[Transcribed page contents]
=== Section Start ===
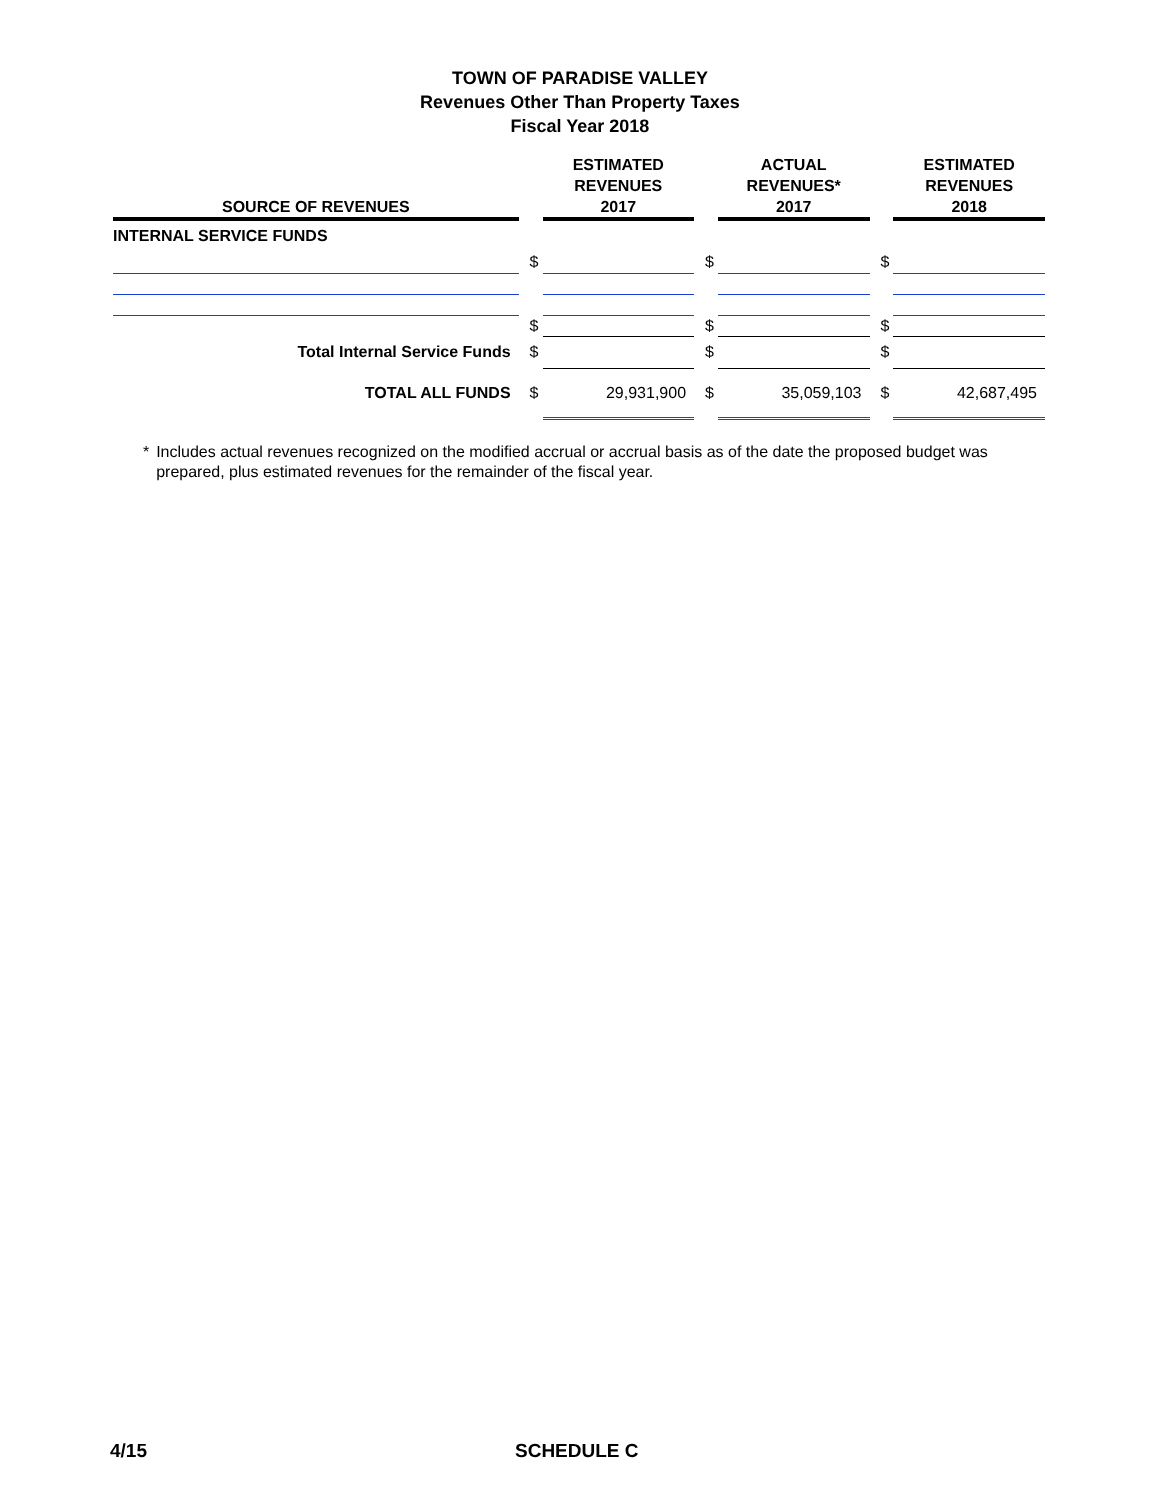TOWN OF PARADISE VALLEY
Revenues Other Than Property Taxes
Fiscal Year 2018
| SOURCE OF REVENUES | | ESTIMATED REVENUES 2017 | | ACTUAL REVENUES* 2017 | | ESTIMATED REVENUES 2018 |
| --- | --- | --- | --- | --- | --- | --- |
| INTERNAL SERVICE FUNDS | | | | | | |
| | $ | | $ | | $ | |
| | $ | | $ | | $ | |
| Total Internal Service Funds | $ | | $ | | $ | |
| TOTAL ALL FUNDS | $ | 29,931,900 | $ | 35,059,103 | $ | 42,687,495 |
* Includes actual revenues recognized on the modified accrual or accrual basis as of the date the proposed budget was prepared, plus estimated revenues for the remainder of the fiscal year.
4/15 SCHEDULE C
=== Section End ===
=== Section Start ===
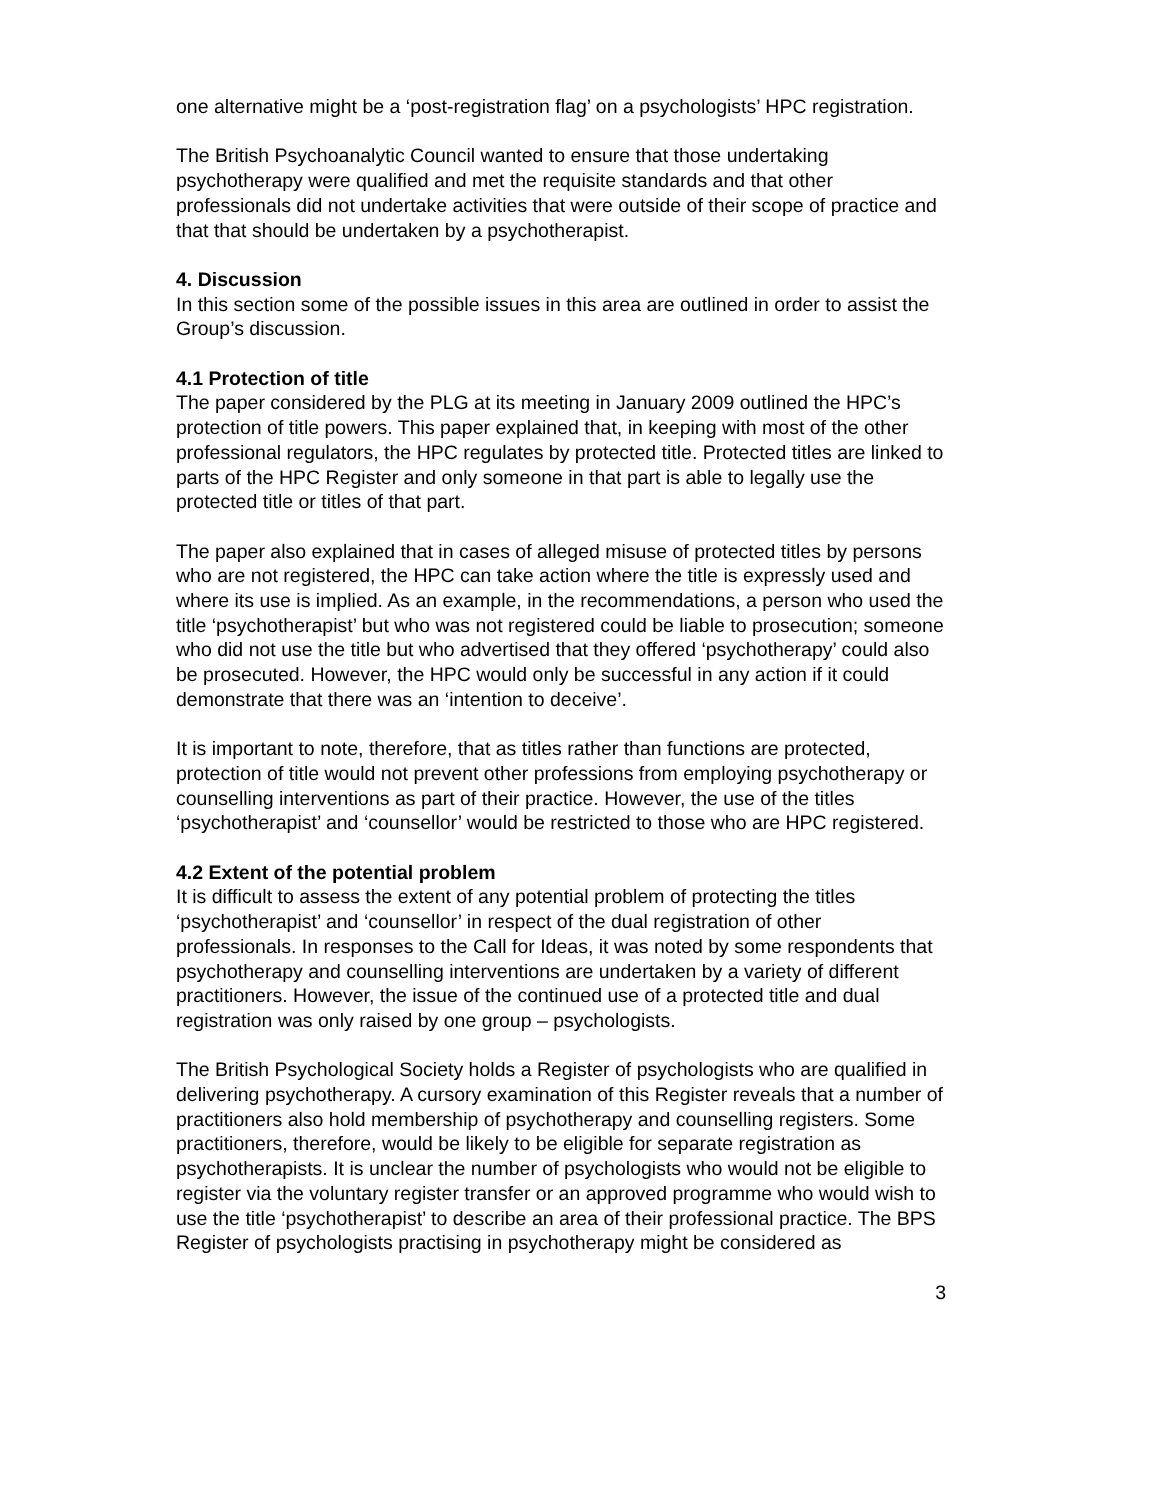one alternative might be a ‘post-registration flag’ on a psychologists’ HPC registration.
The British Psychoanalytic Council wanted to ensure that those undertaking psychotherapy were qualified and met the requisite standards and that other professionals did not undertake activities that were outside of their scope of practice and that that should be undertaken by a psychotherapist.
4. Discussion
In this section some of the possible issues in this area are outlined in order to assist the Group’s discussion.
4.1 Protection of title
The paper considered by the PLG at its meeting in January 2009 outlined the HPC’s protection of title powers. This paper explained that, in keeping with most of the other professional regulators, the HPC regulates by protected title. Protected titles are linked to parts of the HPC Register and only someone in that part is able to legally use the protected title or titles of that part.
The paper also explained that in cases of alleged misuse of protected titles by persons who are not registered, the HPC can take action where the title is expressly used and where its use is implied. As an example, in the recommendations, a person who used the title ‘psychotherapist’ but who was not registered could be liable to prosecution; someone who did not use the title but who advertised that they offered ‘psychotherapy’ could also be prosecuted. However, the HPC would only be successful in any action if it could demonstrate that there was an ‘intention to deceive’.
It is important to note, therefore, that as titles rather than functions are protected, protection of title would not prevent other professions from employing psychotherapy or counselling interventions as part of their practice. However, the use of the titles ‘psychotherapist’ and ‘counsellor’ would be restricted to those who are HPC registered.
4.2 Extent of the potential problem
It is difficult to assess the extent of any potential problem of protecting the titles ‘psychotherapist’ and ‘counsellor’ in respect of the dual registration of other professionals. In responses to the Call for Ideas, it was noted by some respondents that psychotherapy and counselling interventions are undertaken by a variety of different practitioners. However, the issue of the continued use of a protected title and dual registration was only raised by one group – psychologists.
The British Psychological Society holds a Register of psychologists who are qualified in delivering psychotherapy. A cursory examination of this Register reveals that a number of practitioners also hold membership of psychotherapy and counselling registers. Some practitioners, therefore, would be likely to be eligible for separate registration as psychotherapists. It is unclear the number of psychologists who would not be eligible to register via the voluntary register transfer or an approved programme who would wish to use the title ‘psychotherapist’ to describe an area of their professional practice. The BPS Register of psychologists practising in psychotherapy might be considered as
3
=== Section End ===
# What is being asked:
Once you find the string "registered" in a line of the records, copy that line.

# Exercise result:
The paper also explained that in cases of alleged misuse of protected titles by persons who are not registered, the HPC can take action where the title is expressly used and where its use is implied. As an example, in the recommendations, a person who used the title ‘psychotherapist’ but who was not registered could be liable to prosecution; someone who did not use the title but who advertised that they offered ‘psychotherapy’ could also be prosecuted. However, the HPC would only be successful in any action if it could demonstrate that there was an ‘intention to deceive’.
It is important to note, therefore, that as titles rather than functions are protected, protection of title would not prevent other professions from employing psychotherapy or counselling interventions as part of their practice. However, the use of the titles ‘psychotherapist’ and ‘counsellor’ would be restricted to those who are HPC registered.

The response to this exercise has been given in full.